I am always excited to meet new audiences and confront myself with their reactions. I have no preconceptions about the public. Despite all the differences, Poland and Turkey have much in common – both countries were at a time great empires, both have now lost some of their importance despite still being large countries, both are situated on the outskirts of Europe, both have a large diaspora abroad (among others in Germany). I must admit I am very curious about the reaction of the Turkish public.
2. The audience will meet today's Polish family in your play of No Matter How Hard We Tried which is written by Dorota Maslowska. What would be the hints you can give audiences if you were to make a reading of the play through the perspective of "Poland"?
Although at first the play may seem very Polish, it has many topics or aspects that are transferable – the illusion that “the grass is always greener on the other side” is quite universal. In her play, Dorota Masłowska confronted generations, languages, ways of thinking and functioning, different everyday realities in order to bring out the discord, the non-existence of so called ”statistical Pole”, the lack of a common ground where all this could meet and could be described by the word “we”. Everything in the play is rather gruesome and exaggerated but at the end of the day, the message is positive and affirming. We do not say: “Oh, what an awful country we live in, how drab!” On the contrary, this play is an affirmation of being a Pole and of Polishness –which is not always obvious for the generation of people in their thirties.
3. There is a collaboration between TR Warszawa and Berlin Schaubühne am Lehniner Platz for the play, No Matter How Hard We Tried. Could you tell us more about this collaboration?

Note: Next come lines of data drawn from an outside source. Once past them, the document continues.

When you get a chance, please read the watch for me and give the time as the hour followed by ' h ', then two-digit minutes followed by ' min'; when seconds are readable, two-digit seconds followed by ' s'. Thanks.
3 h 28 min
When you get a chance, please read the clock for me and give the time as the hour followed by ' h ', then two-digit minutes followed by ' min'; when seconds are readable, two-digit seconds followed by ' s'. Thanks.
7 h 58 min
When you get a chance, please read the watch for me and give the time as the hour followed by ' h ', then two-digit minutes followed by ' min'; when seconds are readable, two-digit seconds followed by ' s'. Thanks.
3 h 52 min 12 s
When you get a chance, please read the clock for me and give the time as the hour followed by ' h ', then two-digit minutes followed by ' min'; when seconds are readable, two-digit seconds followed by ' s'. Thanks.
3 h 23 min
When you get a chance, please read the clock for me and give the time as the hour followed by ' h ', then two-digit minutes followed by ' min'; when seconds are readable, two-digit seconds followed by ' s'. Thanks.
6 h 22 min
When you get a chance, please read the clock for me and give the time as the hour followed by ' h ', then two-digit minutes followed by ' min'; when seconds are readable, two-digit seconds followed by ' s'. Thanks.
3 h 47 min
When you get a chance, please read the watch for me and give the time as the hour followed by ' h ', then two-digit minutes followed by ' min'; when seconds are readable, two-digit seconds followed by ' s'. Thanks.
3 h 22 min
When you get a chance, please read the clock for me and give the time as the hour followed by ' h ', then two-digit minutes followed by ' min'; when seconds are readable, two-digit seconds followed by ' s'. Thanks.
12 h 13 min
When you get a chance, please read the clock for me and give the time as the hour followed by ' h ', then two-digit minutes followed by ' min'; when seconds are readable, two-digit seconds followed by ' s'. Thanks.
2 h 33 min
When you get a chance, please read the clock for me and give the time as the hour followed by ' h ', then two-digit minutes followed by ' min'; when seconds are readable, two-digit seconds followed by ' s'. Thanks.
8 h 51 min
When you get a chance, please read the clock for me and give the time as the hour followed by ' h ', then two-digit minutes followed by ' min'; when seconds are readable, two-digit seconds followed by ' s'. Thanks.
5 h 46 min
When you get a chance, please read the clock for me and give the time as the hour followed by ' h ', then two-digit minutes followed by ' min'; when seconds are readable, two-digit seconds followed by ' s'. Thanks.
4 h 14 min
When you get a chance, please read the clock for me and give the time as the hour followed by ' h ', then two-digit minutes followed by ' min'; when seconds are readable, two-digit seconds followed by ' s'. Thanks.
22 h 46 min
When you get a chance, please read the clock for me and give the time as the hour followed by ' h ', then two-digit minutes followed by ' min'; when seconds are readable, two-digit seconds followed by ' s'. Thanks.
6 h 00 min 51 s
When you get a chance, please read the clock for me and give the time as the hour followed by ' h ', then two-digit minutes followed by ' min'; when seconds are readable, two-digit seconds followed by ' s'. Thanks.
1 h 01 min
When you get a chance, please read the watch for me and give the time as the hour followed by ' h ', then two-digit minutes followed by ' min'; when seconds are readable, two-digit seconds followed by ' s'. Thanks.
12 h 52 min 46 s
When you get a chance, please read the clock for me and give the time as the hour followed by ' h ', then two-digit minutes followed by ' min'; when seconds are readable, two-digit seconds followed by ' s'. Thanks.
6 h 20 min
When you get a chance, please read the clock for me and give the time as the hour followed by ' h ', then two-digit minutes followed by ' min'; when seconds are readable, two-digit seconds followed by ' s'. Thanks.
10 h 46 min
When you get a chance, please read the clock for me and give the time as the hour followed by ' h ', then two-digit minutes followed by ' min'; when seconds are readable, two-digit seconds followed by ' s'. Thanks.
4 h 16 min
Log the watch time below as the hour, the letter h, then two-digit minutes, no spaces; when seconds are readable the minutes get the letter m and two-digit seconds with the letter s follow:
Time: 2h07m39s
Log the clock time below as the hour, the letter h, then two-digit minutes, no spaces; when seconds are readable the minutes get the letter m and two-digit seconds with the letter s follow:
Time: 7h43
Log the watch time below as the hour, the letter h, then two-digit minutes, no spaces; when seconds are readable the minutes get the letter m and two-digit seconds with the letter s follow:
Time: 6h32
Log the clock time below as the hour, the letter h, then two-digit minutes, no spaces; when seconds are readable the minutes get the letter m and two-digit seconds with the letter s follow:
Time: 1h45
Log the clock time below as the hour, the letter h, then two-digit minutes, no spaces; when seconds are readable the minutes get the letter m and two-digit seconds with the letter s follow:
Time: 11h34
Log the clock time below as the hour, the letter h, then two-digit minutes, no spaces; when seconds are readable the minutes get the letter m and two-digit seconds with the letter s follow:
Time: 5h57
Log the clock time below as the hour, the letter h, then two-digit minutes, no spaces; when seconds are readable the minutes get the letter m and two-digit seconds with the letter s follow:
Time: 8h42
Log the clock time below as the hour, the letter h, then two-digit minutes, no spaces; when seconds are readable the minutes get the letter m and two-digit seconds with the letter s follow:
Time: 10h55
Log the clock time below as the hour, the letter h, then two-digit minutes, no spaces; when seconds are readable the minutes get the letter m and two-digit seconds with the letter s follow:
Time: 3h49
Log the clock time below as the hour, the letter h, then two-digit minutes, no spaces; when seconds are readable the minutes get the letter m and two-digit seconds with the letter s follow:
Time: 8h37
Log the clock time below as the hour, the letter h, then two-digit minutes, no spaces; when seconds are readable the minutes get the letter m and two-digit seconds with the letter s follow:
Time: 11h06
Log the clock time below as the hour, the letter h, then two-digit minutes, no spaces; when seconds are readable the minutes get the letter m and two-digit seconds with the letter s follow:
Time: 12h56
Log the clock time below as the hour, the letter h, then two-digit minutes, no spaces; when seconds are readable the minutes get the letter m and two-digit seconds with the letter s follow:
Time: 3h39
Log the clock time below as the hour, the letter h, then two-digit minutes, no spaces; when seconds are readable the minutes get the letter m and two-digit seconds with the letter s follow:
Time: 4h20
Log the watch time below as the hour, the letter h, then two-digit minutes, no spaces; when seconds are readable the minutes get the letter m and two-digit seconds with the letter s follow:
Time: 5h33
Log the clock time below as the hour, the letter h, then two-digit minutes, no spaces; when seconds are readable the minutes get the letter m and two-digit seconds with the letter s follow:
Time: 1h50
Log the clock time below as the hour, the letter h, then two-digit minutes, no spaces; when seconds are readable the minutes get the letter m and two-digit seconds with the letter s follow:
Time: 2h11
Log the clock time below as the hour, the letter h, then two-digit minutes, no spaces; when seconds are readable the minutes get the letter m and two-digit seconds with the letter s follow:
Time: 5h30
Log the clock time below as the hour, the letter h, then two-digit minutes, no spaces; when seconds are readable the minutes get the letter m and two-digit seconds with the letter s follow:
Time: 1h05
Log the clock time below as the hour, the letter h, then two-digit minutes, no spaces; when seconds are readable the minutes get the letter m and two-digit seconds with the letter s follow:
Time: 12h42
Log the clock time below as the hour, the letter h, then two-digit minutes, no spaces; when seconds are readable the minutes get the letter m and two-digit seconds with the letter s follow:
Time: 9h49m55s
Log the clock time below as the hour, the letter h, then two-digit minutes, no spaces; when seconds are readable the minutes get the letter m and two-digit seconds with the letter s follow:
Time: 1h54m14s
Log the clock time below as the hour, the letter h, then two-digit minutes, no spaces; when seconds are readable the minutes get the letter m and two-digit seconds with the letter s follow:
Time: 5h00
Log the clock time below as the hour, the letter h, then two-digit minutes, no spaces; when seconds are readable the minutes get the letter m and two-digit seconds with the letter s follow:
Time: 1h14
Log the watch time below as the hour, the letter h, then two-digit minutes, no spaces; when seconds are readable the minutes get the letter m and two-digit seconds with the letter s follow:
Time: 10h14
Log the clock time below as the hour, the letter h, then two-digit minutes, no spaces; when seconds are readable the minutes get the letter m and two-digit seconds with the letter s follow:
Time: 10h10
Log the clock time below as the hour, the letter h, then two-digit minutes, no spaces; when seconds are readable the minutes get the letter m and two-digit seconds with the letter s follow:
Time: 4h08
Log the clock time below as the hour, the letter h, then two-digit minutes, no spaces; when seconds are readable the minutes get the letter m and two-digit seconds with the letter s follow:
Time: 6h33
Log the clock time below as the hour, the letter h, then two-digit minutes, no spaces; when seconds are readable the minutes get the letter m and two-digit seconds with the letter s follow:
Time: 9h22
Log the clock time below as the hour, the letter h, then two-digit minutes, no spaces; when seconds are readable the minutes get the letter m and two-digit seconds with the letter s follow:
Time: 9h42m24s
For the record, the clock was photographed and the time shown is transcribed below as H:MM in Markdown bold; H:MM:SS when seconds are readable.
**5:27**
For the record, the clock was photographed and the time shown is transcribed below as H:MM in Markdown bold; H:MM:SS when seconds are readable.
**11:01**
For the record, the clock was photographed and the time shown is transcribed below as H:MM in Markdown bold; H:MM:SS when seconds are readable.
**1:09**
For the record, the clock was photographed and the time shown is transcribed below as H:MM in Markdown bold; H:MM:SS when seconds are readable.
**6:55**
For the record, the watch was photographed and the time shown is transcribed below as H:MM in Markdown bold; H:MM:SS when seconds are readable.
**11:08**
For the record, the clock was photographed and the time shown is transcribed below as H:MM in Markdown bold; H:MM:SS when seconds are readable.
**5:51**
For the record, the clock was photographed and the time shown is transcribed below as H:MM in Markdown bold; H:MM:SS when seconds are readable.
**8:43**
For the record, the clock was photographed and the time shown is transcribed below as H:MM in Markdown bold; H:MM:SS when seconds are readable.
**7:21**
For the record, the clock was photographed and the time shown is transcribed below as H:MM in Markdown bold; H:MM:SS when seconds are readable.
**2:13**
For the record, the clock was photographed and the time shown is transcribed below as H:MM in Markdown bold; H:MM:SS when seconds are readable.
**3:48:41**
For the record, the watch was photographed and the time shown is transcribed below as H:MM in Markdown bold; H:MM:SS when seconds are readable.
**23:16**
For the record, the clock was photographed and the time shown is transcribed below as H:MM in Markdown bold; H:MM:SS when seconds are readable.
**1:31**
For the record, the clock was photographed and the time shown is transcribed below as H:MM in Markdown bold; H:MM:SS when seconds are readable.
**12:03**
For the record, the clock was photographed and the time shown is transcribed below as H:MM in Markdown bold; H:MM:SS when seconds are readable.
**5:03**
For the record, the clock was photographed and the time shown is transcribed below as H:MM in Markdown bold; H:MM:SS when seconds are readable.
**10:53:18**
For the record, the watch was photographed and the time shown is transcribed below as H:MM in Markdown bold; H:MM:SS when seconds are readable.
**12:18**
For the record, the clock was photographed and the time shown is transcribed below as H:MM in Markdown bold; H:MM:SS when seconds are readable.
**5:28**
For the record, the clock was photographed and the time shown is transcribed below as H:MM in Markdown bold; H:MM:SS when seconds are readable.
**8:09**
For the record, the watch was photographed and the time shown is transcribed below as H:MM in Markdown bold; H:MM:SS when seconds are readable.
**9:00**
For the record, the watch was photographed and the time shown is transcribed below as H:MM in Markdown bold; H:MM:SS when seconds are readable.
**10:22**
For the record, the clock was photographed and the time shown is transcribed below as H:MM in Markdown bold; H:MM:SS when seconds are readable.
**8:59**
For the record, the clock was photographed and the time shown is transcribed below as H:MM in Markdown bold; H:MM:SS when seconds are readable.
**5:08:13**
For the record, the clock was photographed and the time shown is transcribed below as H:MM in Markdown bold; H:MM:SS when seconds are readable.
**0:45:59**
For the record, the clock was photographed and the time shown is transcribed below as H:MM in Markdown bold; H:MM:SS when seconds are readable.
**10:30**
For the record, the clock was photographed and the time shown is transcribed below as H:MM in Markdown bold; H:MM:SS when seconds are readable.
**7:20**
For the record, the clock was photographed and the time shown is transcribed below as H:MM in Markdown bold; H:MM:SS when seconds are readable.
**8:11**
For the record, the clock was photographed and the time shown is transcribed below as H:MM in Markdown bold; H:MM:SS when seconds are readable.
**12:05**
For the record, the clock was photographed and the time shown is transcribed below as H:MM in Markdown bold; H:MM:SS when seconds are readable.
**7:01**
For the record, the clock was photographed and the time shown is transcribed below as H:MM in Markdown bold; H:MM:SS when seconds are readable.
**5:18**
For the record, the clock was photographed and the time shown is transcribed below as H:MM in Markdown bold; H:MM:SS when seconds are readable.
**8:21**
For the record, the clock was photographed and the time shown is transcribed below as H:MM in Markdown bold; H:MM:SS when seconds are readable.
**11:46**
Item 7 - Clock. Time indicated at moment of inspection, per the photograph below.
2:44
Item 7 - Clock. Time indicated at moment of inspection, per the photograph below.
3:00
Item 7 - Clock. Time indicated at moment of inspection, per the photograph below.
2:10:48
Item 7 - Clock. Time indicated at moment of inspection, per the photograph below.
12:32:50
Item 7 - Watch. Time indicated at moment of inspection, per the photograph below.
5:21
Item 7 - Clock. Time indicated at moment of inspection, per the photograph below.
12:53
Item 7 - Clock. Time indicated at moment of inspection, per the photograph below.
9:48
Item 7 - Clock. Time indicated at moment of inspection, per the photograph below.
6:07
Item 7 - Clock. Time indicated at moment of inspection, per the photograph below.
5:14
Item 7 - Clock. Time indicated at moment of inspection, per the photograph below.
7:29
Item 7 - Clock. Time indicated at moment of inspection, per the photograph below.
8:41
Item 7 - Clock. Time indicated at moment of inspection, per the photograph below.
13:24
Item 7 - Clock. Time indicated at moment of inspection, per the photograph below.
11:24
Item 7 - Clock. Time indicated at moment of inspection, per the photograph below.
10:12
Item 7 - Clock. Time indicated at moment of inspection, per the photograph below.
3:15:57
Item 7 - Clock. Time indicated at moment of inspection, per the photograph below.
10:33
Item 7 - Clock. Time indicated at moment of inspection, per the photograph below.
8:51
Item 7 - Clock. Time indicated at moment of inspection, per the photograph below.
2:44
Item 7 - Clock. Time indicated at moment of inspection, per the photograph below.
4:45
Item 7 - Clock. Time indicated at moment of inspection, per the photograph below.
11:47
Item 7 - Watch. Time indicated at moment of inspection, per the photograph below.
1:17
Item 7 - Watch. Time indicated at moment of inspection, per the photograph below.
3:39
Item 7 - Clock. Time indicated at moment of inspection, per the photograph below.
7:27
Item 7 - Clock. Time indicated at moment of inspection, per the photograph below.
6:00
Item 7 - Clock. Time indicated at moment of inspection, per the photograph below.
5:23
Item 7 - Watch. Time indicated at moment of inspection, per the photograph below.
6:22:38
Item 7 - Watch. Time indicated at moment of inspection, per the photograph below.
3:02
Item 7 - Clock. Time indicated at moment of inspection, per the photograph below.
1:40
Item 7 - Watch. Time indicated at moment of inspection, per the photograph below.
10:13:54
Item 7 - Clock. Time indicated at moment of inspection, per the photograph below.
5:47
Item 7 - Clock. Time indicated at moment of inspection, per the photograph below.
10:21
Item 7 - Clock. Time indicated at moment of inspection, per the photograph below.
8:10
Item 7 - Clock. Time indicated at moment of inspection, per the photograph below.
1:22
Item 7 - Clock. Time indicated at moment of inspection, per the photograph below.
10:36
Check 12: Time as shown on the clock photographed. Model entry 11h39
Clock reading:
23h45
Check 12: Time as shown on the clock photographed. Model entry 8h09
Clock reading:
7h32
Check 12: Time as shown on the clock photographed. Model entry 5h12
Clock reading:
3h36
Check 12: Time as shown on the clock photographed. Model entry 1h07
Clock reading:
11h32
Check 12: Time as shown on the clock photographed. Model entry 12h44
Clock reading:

Cooperations are very interesting as they add another dynamic to the creative process. From the outset we have to think about a larger and different audience, we have to organize our performing schedule in order to incorporate foreign trips. Collaborations give a chance to expand. At TR Warszawa we are quite used to cooperations both with Polish and with foreign partners – Nosferatu as well has been co-produced with Teatr Narodowy in Warsaw and with several partners such as Barbican Theatre, Dublin Theatre Festival, Adelaide Festival. Apart form artistic and exposure reasons, there are also financial ones – everybody is struggling for funds nowadays and collaborations, especially with such renowned partners like ours allow to produce quality performances.